Achei-o de semblante tristonho. Recordava-se de mim. E continuava a manifestar o seu assombro por eu ter oito irmãos. Perguntei-lhe pela vida. Respondeu-me que houvera grandes alterações, muito desagradáveis. Não, felizmente com ele, que tinha o doutoramento bem encaminhado, mas com seus pais.
Tentei não manifestar muita curiosidade, já que notei no seu rosto alguma sombra de tristeza.
“Aconteceu no pior momento da minha vida. Tornou-a mais dura e difícil, sobretudo porque com as exigências do meu doutoramento, necessitava de calma e bom ambiente à minha volta. Mas enfrentei a realidade e estou a sair-me bem”.
Não pretendia ser indiscreto. No entanto, notava que o meu interlocutor queria acrescentar mais qualquer coisa. Com certa prudência, perguntei se havia alguma doença do pai ou da mãe que o preocupasse.
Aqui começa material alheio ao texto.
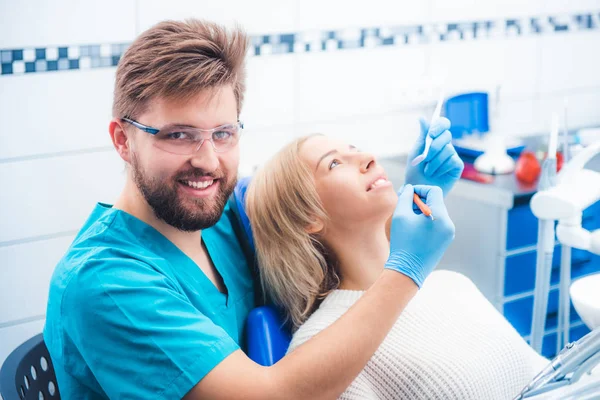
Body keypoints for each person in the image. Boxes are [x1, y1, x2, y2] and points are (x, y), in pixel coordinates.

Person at [44, 19, 460, 399]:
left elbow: (331, 222)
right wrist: (406, 269)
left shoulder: (218, 213)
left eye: (223, 133)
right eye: (179, 135)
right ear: (122, 140)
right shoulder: (107, 282)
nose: (207, 161)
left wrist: (413, 195)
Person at [245, 133, 549, 400]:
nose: (367, 158)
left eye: (356, 148)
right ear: (308, 217)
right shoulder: (322, 347)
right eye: (334, 164)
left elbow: (546, 376)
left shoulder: (450, 284)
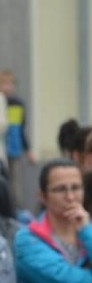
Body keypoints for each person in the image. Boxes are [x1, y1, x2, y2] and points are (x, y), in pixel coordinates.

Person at [0, 70, 35, 208]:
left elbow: (21, 128)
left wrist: (28, 150)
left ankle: (15, 207)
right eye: (3, 83)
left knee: (15, 182)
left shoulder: (17, 103)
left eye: (10, 83)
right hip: (2, 147)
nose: (7, 87)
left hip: (14, 148)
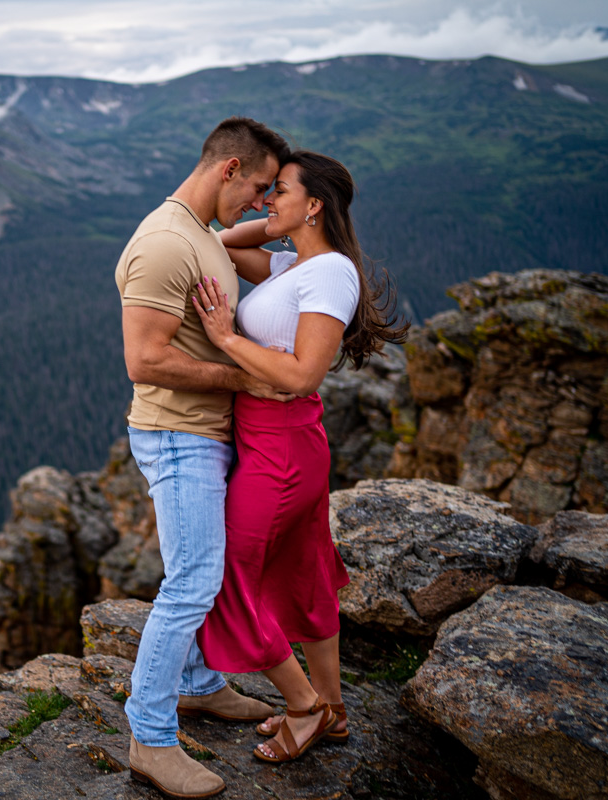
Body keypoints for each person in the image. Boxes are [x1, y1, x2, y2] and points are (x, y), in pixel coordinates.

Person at [193, 150, 408, 764]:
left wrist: (228, 340)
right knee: (306, 575)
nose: (266, 200)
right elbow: (224, 239)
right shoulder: (294, 264)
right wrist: (278, 217)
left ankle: (303, 707)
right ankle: (333, 711)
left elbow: (304, 372)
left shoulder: (331, 273)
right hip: (278, 441)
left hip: (281, 444)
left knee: (230, 576)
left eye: (279, 190)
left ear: (314, 205)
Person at [115, 117, 291, 799]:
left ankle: (194, 686)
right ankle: (149, 739)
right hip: (178, 435)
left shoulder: (201, 234)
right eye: (257, 186)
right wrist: (241, 380)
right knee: (191, 582)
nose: (258, 200)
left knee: (208, 575)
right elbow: (144, 358)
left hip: (205, 434)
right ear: (228, 168)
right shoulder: (165, 244)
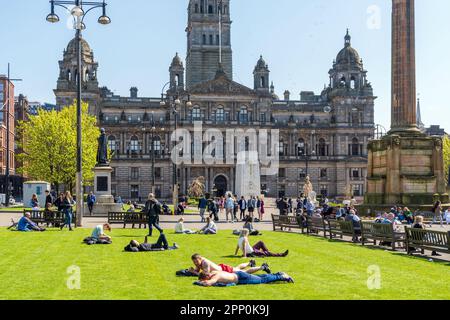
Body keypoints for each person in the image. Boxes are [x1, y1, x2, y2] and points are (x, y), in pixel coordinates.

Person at [190, 254, 270, 276]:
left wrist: (194, 272)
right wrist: (193, 270)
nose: (195, 263)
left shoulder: (205, 262)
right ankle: (250, 263)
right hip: (222, 269)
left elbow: (206, 275)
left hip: (224, 270)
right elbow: (197, 270)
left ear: (200, 259)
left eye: (196, 261)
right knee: (237, 268)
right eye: (194, 262)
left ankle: (263, 267)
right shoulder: (199, 262)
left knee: (244, 272)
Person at [197, 270, 294, 287]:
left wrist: (200, 283)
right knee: (259, 277)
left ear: (207, 276)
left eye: (205, 279)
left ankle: (282, 276)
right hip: (239, 278)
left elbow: (209, 283)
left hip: (241, 277)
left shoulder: (215, 276)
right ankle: (277, 274)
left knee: (261, 280)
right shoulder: (213, 273)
Desabafou: “Como lhe disse, os meus pais estavam – e estão! – divorciados. O companheiro da minha mãe, que eu admirava tanto, de repente, enveredou por um novo horizonte afectivo... E seguiu-o, terminando a sua ligação com minha mãe, que ficou num estado depressivo profundo...”
“Ah! Compreendo, agora o meu amigo tem de lhe dedicar muito tempo em casa, prestar-lhe mais atenção...”
Não pude terminar: “Eu tenho de fazer o meu doutoramento!... Claro que não deixei a minha mãe ao desamparo. Internei-a numa clínica psiquiátrica, onde recebe todos os cuidados adequados... De vez em quando, vou visitá-la. Está em muito boas mãos. Há psiquiatras e psicólogos que lhe dão a maior atenção de que precisa e é científica...”
Timidamente, perguntei se o pai contribuía com algum apoio, ao menos material, apesar da situação de separação da mãe em que vivia. Irritou-se, a sua cara ficou tensa. “Não me fale dele! É para esquecer...”
Fiquei sem saber se devia perguntar algo mais ou... “O meu pai vive para a senhora que o conquistou e para os dois filhos que ela já tinha... Começou por se tornar difícil visitá-lo, trataram-me com certo desprezo, mostrando bem que a minha presença não era apreciada. O meu pai ficava bloqueado... Enfim, a chama foi-se apagando e deixei de o ver e de o contactar... Quando quiser estar comigo, que mo diga! Não quero preocupar-me com isso... O doutoramento exige uma certa calma e não turbulência afectiva, que é muito incómoda e perturbadora...”
Não fiz comentários. Dava-me pena o que ouvia...Perguntou-me: “E como se encontra, Sr. Padre, a sua família multitudinária... Estão todos bem?” Tive de lhe responder que não. Tanto mais que, além de “multitudinária”, os seus membros já haviam chegado à terceira idade, o que implica que surjam problemas de saúde inevitáveis e nem sempre fáceis de resolver.
“Quantos vivem em lares de idosos?” Devo ter manifestado assombro e espanto, porque me olhou com uma certa perplexidade. “Nenhum. Dois que estão mais debilitados vivem na antiga casa de meus pais e são atendidos por irmãos ou irmãs que se revezam, na atenção que é necessário dedicar-lhes...”
“E se precisam de médico?”, inquiriu. “Chama-se um médico – observei –, como é natural”.
“E se necessitam de internamento?” “Já aconteceu várias vezes – assenti. São internados e quando melhoram e se encontram em condições mais favoráveis, voltam para casa...”.
“O que me diz é muito interessante... Mas só é concretizável, quando há irmãos...” Deixou de fazer perguntas. Ficou pensativo. E lá nos despedimos. Suponho que o meu interlocutor foi tratar do seu doutoramento, que tanto e tanto o preocupava.